__VOTRE TÂCHE__
D'après l'extrait sur l'éclairage à Paris, combien de familles parisiennes servent de base au calcul ? Répondez en une phrase, s'il vous plaît.

__EXTRAIT DU TEXTE__
--

Quoiqu’il en soit, cet Evénement m’a suggéré plusieurs Reflections sérieuses, et que Je crois importantes. J’ai considéré que sans lAccident qui m’a éveillé ce Jour la [illegible] matin, j’aurais dormi environ six heures de plus, pendant les quelles le Soleil donnoit sa Lumiere; et par consequent J’aurois vécu six heures de plus a la Lueur des bougies. Cette derniere maniere de s’éclairer etant beaucoup plus Couteuse que la premiere, mon Gout pour l’Economie m’a conduit a me servir du peu d’Arithmetique que Je sai’s, pour faire quelques Calculs sur cette Matiere; et Je vous les envoye, Messieurs, en vous faisant observer, que la grand mérite d’une Invention est son Utilité; et qu’une Decouverte dont on ne peut faire aucun Usage, n’est bonne a rien.

Je prens pour Base de mon Calcul la Supposition qu’il y a 100 mille familles à Paris qui Consomment chacune, pendant la Duree de la Nuit, et les unes dans les autres, une Demie Livre de Bougie ou de Chandelle par heure. Je crois cette Estimation modéré, car quoique quelques unes consomment moins, il y en a un grand nombre qui consomment beaucoup davantage. Maintenant Je compte environ sept Heures par Jour pendant les quelles nous sommes encore couchés, le Soleil etant sur l’Horison; Car il se leve pendant six Mois entre six et huit heures avant midi, et nous nous éclairons environ sept Heures dans les Vingt quatre, avec des Bougies et des Chandelles. Ces deux faits me fournissent les Calculs suivans.

--

__MATÉRIEL FOURNI__
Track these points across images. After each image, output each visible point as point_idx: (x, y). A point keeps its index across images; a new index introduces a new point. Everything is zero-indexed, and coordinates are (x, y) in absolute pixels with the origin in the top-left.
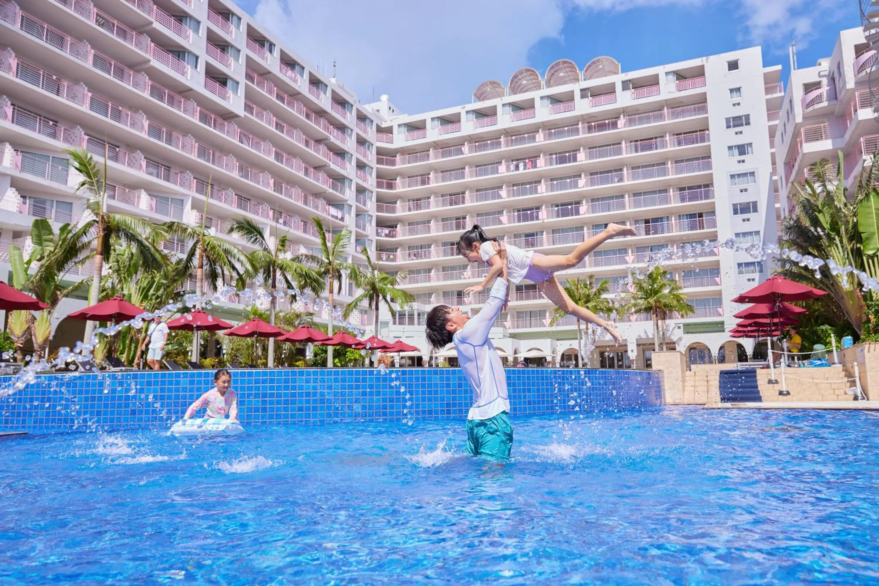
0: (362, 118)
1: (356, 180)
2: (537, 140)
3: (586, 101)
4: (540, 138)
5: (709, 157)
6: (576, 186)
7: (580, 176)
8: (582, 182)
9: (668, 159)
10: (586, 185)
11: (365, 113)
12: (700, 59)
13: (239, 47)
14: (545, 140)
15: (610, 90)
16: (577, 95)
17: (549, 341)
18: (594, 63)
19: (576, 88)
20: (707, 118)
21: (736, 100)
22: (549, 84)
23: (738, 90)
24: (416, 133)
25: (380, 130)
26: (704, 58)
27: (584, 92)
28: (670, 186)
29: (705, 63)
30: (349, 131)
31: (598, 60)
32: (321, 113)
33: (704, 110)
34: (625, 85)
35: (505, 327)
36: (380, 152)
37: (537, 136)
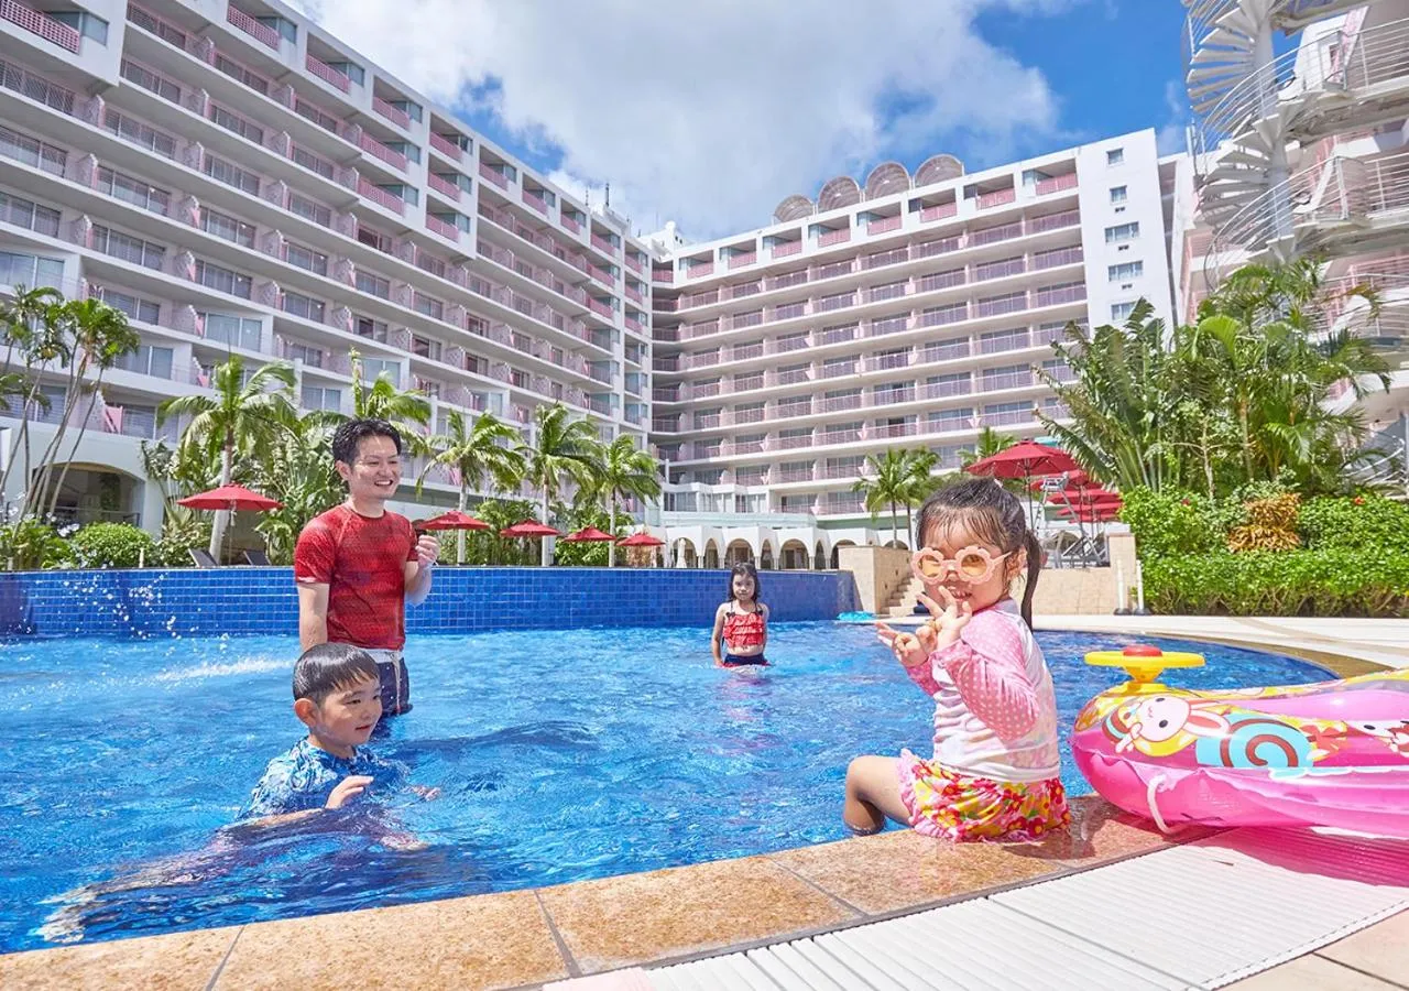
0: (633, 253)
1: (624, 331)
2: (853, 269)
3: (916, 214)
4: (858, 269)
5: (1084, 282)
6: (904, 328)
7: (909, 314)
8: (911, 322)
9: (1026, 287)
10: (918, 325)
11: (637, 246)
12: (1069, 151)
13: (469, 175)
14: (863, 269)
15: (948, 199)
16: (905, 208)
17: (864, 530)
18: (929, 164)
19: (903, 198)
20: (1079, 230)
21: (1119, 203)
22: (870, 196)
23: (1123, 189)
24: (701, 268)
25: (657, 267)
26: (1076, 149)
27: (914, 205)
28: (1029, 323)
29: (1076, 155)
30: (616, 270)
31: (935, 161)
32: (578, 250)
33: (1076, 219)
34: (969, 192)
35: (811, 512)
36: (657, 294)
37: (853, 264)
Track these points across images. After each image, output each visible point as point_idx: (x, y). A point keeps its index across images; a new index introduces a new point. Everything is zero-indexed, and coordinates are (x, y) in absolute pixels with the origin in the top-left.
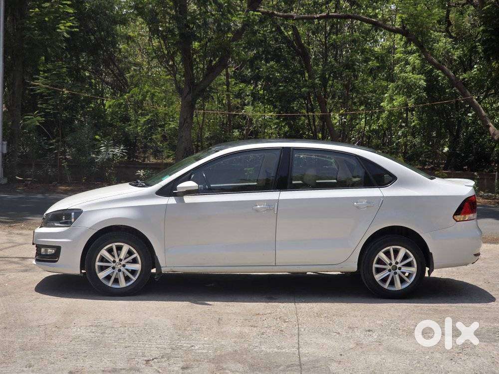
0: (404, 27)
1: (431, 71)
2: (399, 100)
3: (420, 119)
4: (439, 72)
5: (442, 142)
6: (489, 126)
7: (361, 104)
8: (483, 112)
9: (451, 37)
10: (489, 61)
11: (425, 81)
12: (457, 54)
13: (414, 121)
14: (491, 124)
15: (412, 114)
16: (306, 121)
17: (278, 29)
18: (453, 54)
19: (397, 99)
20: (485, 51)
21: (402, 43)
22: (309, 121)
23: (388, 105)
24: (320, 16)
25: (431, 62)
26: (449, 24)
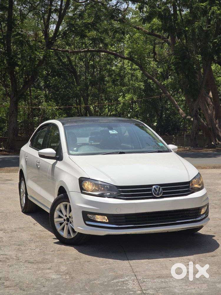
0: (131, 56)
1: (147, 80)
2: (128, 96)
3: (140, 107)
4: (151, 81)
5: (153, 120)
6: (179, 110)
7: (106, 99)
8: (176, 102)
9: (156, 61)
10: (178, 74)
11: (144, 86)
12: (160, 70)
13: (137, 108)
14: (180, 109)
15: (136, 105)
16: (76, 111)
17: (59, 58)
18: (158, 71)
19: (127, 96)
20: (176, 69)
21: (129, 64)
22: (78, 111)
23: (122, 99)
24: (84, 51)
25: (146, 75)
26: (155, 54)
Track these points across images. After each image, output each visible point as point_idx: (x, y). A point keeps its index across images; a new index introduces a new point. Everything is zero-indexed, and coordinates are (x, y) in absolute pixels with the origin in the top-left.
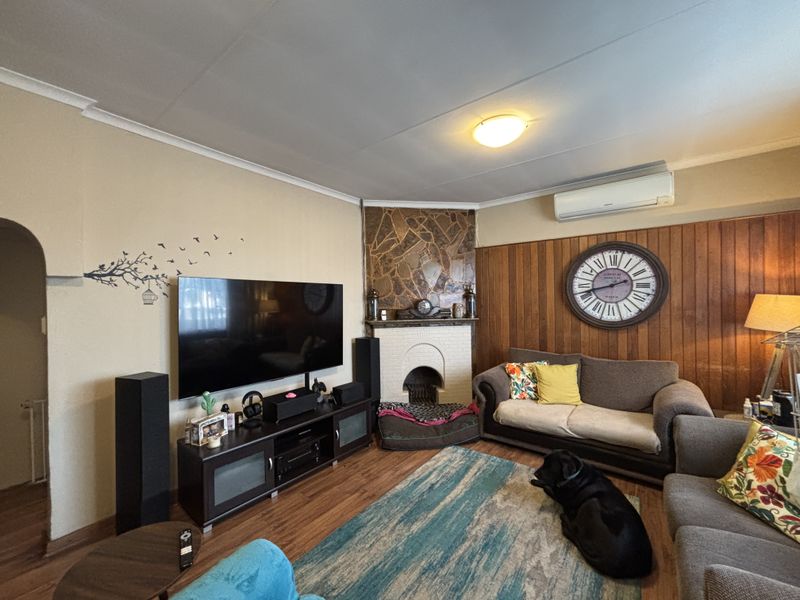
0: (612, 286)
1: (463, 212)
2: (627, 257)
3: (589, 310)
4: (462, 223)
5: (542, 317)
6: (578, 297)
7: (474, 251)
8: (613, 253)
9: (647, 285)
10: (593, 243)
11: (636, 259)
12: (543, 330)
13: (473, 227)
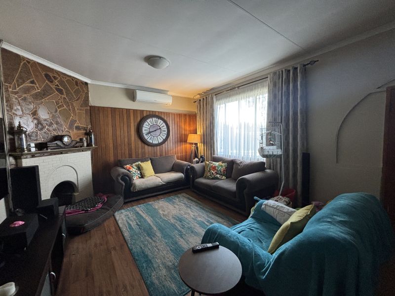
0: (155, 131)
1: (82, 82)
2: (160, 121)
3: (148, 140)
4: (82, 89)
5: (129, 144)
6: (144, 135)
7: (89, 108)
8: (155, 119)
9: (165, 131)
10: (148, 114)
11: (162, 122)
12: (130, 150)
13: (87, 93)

--

__RÉPONSE ATTENDUE__
Le calcul repose sur la supposition qu'il y a 100 mille familles à Paris.